Essas informações foram divulgadas na última semana, quando a Alabama Consultoria Educacional realizou uma live para gestores de escolas, abordando a Pesquisa de Satisfação NPS.   

Especialistas dão dicas para realizar a leitura dos dados da pesquisa de satisfação

O NPS é uma pesquisa de satisfação, obtida a partir da diferença entre o percentual de famílias Promotoras e Detratoras. Os participantes respondem perguntas e podem dar notas que podem variar de zero a dez. São considerados promotores aqueles que avaliam entre nove e dez. Já os detratores são os que dão nota de zero a seis.

 “Geralmente tem aquela pergunta: ‘Qual a probabilidade de recomendar nossa escola?’. O detrator, que avalia de zero a seis, joga a imagem do serviço para baixo. De nove a 10 são os promotores, que fazem a propaganda boca a boca. Já as notas sete e oito são neutras. Então, para chegar no NPS você pega a porcentagem de promotor menos porcentagem de detrator”, explica Carvalho.

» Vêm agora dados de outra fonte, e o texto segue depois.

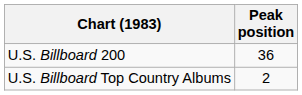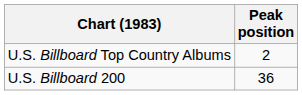rows swapped: U.S. Billboard Top Country Albums <-> U.S. Billboard 200
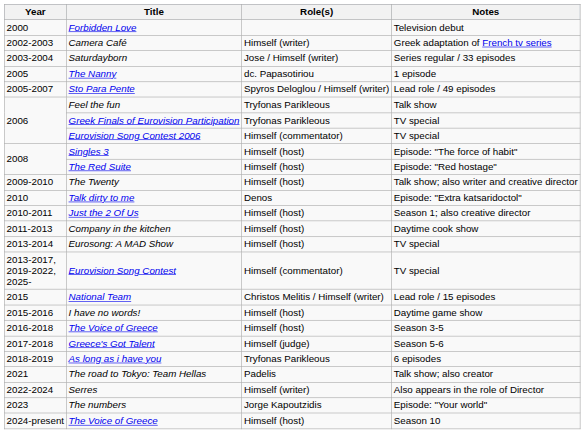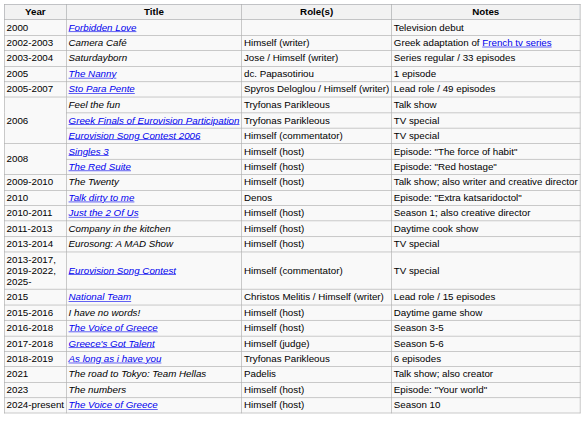- row: 2022-2024 | Serres | Himself (writer) | Also appears in the role of Director
The numbers | Role(s): Jorge Kapoutzidis -> Himself (host)
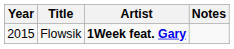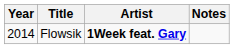Flowsik | Year: 2015 -> 2014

Segundo o consultor, atualmente a Alabama Consultoria optou por realizar questionários mais curtos, utilizando uma metodologia que possibilita um melhor aproveitamento dos dados. Nas pesquisas da Alabama, há sete itens de avaliação: material didático, aulas remotas, aulas presenciais, protocolos sanitários, coordenação, secretaria e professor.

Para Berbel, a pesquisa de satisfação é uma ferramenta que pode auxiliar os gestores a entenderem os pontos fracos e fortes da instituição de ensino. “Ao ler todas as respostas dos detratores, o gestor pode entender porque está nessa classificação. Ele tem uma profundidade maior para entender o que está incomodando e deve tirar da pesquisa o máximo que pode, visando buscar nas respostas alguma luz”, sugere.

 Já nas respostas dos promotores, Berbel vê como uma excelente oportunidade para ter elementos que auxiliam no treinamento das equipes de vendas e de atendimento. “A resposta do pai dizendo qual é o motivo que indica a escola é uma mina de ouro. As respostas das pessoas dizendo o porquê indicam, deve ser usada com o cliente que vai visitar a escola”, recomenda. Além das notas, o questionário aplicado pelo Alabama traz respostas abertas, onde os participantes podem justificar sua nota.